Action item —
Please recast the records from their first line through the line containing "15. cabinet section (337,188,394,309)" as a JSON list of strings, one string per line, with blank lines left out.

══ Data shown

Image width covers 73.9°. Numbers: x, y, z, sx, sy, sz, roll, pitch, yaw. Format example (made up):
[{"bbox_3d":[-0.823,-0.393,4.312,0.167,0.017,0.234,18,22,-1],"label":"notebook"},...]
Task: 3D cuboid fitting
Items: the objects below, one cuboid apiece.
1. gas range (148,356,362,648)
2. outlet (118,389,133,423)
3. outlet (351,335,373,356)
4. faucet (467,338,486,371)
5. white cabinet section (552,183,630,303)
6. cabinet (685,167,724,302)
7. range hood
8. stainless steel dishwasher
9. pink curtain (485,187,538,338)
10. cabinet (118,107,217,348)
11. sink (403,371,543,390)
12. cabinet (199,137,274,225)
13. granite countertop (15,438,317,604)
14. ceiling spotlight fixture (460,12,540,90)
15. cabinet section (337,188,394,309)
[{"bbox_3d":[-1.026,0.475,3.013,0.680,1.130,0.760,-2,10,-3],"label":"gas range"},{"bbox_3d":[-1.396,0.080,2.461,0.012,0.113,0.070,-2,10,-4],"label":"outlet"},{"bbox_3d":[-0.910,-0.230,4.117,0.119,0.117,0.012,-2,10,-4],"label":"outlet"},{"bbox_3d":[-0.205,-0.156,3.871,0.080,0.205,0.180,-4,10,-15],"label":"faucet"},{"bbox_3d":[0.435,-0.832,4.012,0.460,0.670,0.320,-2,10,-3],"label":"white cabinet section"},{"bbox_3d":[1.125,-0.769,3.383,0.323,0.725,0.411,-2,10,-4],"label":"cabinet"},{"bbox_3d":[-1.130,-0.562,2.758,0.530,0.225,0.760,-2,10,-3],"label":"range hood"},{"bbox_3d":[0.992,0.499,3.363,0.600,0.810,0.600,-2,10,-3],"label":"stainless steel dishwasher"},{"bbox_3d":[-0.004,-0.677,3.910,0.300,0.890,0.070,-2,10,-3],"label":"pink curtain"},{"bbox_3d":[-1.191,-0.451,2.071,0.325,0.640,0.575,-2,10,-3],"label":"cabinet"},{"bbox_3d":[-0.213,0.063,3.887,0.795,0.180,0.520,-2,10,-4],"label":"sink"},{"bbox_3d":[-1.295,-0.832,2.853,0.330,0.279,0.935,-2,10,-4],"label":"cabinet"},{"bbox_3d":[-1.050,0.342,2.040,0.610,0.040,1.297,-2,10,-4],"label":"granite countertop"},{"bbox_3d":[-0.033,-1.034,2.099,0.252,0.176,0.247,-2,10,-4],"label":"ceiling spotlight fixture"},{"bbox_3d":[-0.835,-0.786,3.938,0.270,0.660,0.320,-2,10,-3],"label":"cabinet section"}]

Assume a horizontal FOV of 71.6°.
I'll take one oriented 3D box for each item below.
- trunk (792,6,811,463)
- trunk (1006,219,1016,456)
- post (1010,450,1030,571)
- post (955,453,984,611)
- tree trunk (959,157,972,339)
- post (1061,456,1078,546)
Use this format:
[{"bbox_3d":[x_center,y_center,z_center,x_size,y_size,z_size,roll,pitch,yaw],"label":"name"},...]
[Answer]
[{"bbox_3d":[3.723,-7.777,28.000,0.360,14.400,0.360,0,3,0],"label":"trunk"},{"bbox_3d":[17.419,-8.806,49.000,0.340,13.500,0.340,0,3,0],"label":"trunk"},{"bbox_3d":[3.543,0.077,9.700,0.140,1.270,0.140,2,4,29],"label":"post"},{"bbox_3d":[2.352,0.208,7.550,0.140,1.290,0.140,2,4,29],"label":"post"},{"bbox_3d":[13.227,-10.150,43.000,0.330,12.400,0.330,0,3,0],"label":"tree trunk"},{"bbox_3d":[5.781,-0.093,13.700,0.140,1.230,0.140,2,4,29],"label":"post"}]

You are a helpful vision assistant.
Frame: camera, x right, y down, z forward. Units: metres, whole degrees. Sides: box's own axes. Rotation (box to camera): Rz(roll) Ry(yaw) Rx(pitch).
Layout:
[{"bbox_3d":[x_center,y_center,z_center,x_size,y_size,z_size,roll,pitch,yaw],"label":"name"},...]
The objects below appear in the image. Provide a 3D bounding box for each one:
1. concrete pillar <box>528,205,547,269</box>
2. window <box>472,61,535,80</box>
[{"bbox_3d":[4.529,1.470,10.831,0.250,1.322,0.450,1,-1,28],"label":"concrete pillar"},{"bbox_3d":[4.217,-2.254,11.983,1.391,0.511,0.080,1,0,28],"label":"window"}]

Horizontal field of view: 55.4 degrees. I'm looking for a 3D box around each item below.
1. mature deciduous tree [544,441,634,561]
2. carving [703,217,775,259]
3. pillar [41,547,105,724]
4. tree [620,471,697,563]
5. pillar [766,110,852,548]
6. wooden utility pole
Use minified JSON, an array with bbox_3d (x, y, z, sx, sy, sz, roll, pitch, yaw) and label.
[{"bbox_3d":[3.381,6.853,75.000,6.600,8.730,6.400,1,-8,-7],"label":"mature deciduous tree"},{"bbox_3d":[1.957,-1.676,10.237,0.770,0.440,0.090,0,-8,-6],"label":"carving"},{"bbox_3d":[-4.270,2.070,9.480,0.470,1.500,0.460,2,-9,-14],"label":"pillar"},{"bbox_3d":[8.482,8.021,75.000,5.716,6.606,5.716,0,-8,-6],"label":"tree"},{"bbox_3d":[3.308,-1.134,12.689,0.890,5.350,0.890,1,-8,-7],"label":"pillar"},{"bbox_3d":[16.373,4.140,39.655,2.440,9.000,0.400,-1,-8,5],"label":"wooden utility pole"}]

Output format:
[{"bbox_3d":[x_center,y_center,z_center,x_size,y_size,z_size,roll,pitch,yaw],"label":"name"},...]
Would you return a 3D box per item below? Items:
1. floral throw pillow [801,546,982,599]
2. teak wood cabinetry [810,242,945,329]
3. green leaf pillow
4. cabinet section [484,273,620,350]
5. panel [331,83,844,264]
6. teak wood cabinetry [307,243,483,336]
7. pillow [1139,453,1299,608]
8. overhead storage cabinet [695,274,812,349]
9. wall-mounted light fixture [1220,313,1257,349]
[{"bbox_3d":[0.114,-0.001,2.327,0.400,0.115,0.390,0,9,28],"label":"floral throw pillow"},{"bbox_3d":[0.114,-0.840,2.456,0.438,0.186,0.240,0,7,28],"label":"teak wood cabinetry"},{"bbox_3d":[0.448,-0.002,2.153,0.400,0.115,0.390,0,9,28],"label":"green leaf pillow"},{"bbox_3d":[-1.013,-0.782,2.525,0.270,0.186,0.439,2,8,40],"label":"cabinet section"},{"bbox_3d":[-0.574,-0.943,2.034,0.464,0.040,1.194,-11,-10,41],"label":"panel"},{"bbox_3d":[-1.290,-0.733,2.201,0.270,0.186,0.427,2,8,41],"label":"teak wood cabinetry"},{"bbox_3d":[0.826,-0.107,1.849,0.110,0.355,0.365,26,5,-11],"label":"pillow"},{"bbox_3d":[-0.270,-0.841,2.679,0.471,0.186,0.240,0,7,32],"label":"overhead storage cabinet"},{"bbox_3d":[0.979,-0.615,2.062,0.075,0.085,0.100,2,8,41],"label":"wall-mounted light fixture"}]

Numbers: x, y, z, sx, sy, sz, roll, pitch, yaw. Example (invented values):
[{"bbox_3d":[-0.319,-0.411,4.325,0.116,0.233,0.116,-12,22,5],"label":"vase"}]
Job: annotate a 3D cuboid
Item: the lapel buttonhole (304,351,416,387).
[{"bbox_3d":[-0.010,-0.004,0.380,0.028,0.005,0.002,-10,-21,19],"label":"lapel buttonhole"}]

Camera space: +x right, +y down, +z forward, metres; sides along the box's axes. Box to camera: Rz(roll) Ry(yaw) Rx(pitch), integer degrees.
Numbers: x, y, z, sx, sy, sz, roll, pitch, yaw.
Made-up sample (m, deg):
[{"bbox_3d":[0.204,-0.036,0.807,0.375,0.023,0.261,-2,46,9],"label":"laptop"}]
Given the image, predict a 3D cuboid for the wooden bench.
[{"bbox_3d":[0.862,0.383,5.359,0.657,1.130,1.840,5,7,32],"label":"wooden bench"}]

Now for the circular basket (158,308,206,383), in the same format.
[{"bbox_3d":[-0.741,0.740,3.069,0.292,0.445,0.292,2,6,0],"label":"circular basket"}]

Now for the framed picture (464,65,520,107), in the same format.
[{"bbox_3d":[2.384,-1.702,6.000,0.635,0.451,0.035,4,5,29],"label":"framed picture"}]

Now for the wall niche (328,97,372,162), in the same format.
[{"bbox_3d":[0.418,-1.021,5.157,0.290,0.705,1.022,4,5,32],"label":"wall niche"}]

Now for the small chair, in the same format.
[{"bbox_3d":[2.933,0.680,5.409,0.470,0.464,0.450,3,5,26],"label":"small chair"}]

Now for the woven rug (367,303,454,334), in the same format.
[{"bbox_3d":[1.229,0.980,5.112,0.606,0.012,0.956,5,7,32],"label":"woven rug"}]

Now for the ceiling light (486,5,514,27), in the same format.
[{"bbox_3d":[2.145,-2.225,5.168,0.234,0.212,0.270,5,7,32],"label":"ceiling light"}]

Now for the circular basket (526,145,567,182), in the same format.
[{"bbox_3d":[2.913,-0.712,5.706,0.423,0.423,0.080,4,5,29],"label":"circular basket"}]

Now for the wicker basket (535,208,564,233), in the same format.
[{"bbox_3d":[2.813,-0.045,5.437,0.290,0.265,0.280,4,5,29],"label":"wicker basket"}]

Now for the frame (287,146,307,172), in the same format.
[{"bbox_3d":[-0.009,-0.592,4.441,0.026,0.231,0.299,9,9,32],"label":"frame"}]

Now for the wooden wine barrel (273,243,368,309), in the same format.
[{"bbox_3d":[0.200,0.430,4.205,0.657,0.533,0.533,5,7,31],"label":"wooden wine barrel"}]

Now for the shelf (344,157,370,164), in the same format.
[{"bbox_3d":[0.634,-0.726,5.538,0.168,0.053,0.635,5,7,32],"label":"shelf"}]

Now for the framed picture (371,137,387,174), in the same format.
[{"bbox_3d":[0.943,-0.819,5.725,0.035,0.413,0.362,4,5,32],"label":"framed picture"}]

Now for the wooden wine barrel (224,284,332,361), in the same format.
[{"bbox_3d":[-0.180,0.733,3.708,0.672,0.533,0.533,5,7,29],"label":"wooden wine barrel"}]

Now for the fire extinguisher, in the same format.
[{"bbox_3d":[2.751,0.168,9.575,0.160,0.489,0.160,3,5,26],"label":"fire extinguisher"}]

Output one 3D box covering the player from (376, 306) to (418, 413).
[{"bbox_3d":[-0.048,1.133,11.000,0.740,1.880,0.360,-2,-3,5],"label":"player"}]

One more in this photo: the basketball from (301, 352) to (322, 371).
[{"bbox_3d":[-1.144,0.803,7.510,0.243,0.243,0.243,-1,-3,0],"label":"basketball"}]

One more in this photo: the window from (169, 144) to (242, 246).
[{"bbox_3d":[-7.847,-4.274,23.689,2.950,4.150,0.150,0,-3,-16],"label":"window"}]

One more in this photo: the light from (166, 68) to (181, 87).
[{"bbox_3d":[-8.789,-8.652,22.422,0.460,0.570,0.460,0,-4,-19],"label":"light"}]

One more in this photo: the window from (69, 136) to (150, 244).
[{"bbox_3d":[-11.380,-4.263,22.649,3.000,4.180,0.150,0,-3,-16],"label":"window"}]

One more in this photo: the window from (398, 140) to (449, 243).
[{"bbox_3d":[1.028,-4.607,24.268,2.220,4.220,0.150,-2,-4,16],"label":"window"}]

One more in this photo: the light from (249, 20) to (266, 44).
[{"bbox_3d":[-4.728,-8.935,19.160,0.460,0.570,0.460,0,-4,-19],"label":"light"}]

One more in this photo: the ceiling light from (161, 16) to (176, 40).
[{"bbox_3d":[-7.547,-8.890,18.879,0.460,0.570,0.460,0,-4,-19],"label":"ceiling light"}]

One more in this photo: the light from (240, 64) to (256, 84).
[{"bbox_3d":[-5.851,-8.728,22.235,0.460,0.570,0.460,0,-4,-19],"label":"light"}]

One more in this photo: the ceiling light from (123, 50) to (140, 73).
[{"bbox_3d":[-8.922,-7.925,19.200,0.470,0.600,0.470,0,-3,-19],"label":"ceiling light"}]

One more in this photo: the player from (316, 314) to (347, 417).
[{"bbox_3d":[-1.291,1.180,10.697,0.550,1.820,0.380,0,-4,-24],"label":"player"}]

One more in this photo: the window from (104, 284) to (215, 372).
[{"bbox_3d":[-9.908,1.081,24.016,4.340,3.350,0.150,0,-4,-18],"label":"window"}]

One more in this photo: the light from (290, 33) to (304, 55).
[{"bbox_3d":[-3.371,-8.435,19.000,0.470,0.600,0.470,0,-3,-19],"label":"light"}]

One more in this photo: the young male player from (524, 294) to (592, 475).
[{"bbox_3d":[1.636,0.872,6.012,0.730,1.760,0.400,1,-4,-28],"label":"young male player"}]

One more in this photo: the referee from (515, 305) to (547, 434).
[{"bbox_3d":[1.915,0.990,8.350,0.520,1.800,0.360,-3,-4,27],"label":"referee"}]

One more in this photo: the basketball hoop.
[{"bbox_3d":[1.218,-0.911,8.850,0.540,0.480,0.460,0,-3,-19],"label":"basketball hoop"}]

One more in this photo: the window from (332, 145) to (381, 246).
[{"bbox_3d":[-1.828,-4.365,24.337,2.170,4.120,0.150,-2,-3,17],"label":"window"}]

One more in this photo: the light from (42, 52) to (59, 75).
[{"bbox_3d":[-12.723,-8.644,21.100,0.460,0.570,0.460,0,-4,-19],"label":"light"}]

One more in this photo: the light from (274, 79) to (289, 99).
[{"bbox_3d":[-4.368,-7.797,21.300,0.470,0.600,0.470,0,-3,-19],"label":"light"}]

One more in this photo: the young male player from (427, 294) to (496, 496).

════

Written reply —
[
  "Image width covers 73.9°. Numbers: x, y, z, sx, sy, sz, roll, pitch, yaw. Format example (made up):",
  "[{\"bbox_3d\":[-0.823,-0.393,4.312,0.167,0.017,0.234,18,22,-1],\"label\":\"notebook\"},...]",
  "Task: 3D cuboid fitting",
  "Items: the objects below, one cuboid apiece.",
  "1. gas range (148,356,362,648)",
  "2. outlet (118,389,133,423)",
  "3. outlet (351,335,373,356)",
  "4. faucet (467,338,486,371)",
  "5. white cabinet section (552,183,630,303)",
  "6. cabinet (685,167,724,302)",
  "7. range hood",
  "8. stainless steel dishwasher",
  "9. pink curtain (485,187,538,338)",
  "10. cabinet (118,107,217,348)",
  "11. sink (403,371,543,390)",
  "12. cabinet (199,137,274,225)",
  "13. granite countertop (15,438,317,604)",
  "14. ceiling spotlight fixture (460,12,540,90)",
  "15. cabinet section (337,188,394,309)"
]